Data excerpts
═══

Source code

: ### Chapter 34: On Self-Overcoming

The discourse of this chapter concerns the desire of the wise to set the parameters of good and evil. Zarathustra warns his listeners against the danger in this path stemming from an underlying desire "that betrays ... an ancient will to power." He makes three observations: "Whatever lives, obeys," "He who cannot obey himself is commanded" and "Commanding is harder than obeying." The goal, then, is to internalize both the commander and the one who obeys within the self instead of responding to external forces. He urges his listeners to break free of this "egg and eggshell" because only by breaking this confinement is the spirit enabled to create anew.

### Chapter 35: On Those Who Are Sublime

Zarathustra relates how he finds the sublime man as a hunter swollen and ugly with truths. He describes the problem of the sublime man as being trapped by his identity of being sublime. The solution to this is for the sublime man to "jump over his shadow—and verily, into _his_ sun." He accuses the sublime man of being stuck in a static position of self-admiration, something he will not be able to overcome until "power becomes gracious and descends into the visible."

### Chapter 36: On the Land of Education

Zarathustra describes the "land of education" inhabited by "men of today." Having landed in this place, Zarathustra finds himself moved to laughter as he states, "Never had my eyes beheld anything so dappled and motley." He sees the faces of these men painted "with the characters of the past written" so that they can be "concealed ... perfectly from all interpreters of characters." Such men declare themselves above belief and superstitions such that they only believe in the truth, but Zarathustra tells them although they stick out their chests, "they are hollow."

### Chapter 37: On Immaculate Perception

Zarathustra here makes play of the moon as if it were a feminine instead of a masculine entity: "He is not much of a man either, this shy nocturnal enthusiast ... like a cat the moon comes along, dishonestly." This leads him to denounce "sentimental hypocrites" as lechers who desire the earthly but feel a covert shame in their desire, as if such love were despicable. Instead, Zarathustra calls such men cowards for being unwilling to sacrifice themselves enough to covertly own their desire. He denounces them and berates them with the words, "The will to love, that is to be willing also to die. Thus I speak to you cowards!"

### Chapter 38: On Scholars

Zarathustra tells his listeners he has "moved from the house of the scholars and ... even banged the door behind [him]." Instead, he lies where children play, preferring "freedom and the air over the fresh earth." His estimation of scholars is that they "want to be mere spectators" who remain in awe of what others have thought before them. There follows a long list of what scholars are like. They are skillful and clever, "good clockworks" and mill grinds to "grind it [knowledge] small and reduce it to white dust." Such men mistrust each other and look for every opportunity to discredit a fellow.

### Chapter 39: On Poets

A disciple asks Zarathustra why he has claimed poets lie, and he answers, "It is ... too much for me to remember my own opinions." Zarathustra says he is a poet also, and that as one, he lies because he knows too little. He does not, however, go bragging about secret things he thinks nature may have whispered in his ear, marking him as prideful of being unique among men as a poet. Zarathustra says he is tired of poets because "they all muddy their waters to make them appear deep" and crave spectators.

═══

• PROBLEM TO SOLVE:
The complete set of entries above must be reproduced verbatim.

• RESULT FOR THIS TASK:
Source code

: ### Chapter 34: On Self-Overcoming

The discourse of this chapter concerns the desire of the wise to set the parameters of good and evil. Zarathustra warns his listeners against the danger in this path stemming from an underlying desire "that betrays ... an ancient will to power." He makes three observations: "Whatever lives, obeys," "He who cannot obey himself is commanded" and "Commanding is harder than obeying." The goal, then, is to internalize both the commander and the one who obeys within the self instead of responding to external forces. He urges his listeners to break free of this "egg and eggshell" because only by breaking this confinement is the spirit enabled to create anew.

### Chapter 35: On Those Who Are Sublime

Zarathustra relates how he finds the sublime man as a hunter swollen and ugly with truths. He describes the problem of the sublime man as being trapped by his identity of being sublime. The solution to this is for the sublime man to "jump over his shadow—and verily, into _his_ sun." He accuses the sublime man of being stuck in a static position of self-admiration, something he will not be able to overcome until "power becomes gracious and descends into the visible."

### Chapter 36: On the Land of Education

Zarathustra describes the "land of education" inhabited by "men of today." Having landed in this place, Zarathustra finds himself moved to laughter as he states, "Never had my eyes beheld anything so dappled and motley." He sees the faces of these men painted "with the characters of the past written" so that they can be "concealed ... perfectly from all interpreters of characters." Such men declare themselves above belief and superstitions such that they only believe in the truth, but Zarathustra tells them although they stick out their chests, "they are hollow."

### Chapter 37: On Immaculate Perception

Zarathustra here makes play of the moon as if it were a feminine instead of a masculine entity: "He is not much of a man either, this shy nocturnal enthusiast ... like a cat the moon comes along, dishonestly." This leads him to denounce "sentimental hypocrites" as lechers who desire the earthly but feel a covert shame in their desire, as if such love were despicable. Instead, Zarathustra calls such men cowards for being unwilling to sacrifice themselves enough to covertly own their desire. He denounces them and berates them with the words, "The will to love, that is to be willing also to die. Thus I speak to you cowards!"

### Chapter 38: On Scholars

Zarathustra tells his listeners he has "moved from the house of the scholars and ... even banged the door behind [him]." Instead, he lies where children play, preferring "freedom and the air over the fresh earth." His estimation of scholars is that they "want to be mere spectators" who remain in awe of what others have thought before them. There follows a long list of what scholars are like. They are skillful and clever, "good clockworks" and mill grinds to "grind it [knowledge] small and reduce it to white dust." Such men mistrust each other and look for every opportunity to discredit a fellow.

### Chapter 39: On Poets

A disciple asks Zarathustra why he has claimed poets lie, and he answers, "It is ... too much for me to remember my own opinions." Zarathustra says he is a poet also, and that as one, he lies because he knows too little. He does not, however, go bragging about secret things he thinks nature may have whispered in his ear, marking him as prideful of being unique among men as a poet. Zarathustra says he is tired of poets because "they all muddy their waters to make them appear deep" and crave spectators.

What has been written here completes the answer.